The request:
In the listing below, replace "collectors" with "collected by" wherever it occurs and leave every other line unchanged.

------ Given data ------

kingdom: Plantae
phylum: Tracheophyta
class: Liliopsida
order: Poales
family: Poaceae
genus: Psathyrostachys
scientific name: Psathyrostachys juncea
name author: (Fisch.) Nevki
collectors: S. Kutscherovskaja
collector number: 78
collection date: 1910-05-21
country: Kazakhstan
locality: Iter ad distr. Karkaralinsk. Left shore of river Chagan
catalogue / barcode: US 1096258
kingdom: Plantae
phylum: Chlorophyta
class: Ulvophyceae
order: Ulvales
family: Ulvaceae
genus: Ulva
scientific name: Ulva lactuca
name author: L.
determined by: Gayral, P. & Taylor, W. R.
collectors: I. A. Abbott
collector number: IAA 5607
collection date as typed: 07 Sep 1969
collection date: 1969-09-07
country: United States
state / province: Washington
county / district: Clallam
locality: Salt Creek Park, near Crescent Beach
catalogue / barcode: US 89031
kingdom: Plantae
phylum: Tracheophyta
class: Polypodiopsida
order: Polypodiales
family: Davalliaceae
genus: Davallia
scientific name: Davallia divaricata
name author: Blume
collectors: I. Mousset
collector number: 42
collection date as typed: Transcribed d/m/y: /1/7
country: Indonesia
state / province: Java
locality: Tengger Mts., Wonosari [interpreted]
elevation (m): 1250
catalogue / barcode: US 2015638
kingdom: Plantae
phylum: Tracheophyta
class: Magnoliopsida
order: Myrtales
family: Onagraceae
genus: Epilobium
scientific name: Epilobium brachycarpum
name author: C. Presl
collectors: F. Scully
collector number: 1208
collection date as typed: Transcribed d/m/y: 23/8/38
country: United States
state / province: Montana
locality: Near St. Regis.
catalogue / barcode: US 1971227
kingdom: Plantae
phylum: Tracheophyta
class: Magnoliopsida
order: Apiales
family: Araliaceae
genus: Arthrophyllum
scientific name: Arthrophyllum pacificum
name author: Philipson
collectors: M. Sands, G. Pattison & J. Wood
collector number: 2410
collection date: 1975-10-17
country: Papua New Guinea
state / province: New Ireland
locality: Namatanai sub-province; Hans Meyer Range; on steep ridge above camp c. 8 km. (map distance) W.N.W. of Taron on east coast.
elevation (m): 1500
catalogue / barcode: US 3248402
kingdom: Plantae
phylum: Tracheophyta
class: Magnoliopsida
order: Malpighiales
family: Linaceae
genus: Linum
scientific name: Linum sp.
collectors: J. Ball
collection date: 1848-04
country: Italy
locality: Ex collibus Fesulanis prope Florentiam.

------

Exercise answer:
kingdom: Plantae
phylum: Tracheophyta
class: Liliopsida
order: Poales
family: Poaceae
genus: Psathyrostachys
scientific name: Psathyrostachys juncea
name author: (Fisch.) Nevki
collected by: S. Kutscherovskaja
collector number: 78
collection date: 1910-05-21
country: Kazakhstan
locality: Iter ad distr. Karkaralinsk. Left shore of river Chagan
catalogue / barcode: US 1096258
kingdom: Plantae
phylum: Chlorophyta
class: Ulvophyceae
order: Ulvales
family: Ulvaceae
genus: Ulva
scientific name: Ulva lactuca
name author: L.
determined by: Gayral, P. & Taylor, W. R.
collected by: I. A. Abbott
collector number: IAA 5607
collection date as typed: 07 Sep 1969
collection date: 1969-09-07
country: United States
state / province: Washington
county / district: Clallam
locality: Salt Creek Park, near Crescent Beach
catalogue / barcode: US 89031
kingdom: Plantae
phylum: Tracheophyta
class: Polypodiopsida
order: Polypodiales
family: Davalliaceae
genus: Davallia
scientific name: Davallia divaricata
name author: Blume
collected by: I. Mousset
collector number: 42
collection date as typed: Transcribed d/m/y: /1/7
country: Indonesia
state / province: Java
locality: Tengger Mts., Wonosari [interpreted]
elevation (m): 1250
catalogue / barcode: US 2015638
kingdom: Plantae
phylum: Tracheophyta
class: Magnoliopsida
order: Myrtales
family: Onagraceae
genus: Epilobium
scientific name: Epilobium brachycarpum
name author: C. Presl
collected by: F. Scully
collector number: 1208
collection date as typed: Transcribed d/m/y: 23/8/38
country: United States
state / province: Montana
locality: Near St. Regis.
catalogue / barcode: US 1971227
kingdom: Plantae
phylum: Tracheophyta
class: Magnoliopsida
order: Apiales
family: Araliaceae
genus: Arthrophyllum
scientific name: Arthrophyllum pacificum
name author: Philipson
collected by: M. Sands, G. Pattison & J. Wood
collector number: 2410
collection date: 1975-10-17
country: Papua New Guinea
state / province: New Ireland
locality: Namatanai sub-province; Hans Meyer Range; on steep ridge above camp c. 8 km. (map distance) W.N.W. of Taron on east coast.
elevation (m): 1500
catalogue / barcode: US 3248402
kingdom: Plantae
phylum: Tracheophyta
class: Magnoliopsida
order: Malpighiales
family: Linaceae
genus: Linum
scientific name: Linum sp.
collected by: J. Ball
collection date: 1848-04
country: Italy
locality: Ex collibus Fesulanis prope Florentiam.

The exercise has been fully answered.